To get to the virtual world requires a pair of special goggles that prevent the real world from creeping in. There are headphones as well, for a full sensory experience.

"We can also tailor it to a client's own workplace, by taking video and then adding the scenarios," Diaz said.
"There are dangers every day," said Fuel Tech Business Director Adam Villareal. "We can do any application and not just active shooters, but any natural disaster situation we can recreate."

The company also created 3-D animation in the criminal defense trial of one of the Deepwater Horizon supervisors, who was found not guilty. The virtual reality goggles were ready to go, but the defense opted to go for the standard 3-D. It still persuaded the jury.

The benefit of the virtual reality scenario is that it makes the viewer realize how little they may scan their surroundings, which can be critical if the unexpected happens.

For example, a participant might never see an exit sign near the conference room where the virtual shooting happened.
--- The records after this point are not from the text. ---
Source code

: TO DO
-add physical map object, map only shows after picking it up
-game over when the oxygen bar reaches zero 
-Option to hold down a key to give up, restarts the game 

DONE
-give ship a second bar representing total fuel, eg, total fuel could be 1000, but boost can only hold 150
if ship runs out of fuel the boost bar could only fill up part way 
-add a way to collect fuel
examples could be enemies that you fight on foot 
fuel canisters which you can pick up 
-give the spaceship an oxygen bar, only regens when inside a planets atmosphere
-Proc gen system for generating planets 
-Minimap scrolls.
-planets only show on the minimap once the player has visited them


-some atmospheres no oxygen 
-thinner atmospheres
Unlike real life disaster, there are do-overs in virtual reality, with an ending where everyone escapes.

The program is in the final stages before launch.

It will be marketed to corporations, municipalities and government agencies.

Fuel Tech's lead developer is 21-year-old Bradley Boothe, who said he developed an interest in software at age 10, when he was growing up on a goat farm in Alabama.

He was discovered by Fuel Tech, and brought to Houston three years ago, where he oversees the company's virtual reality projects. "I think this is the beginning stage of v-r," he said. The goggles have cables at the moment. The advancement now is free movement, where the goggles are wireless.

"In a year, virtual reality won't look like it does right now," he said.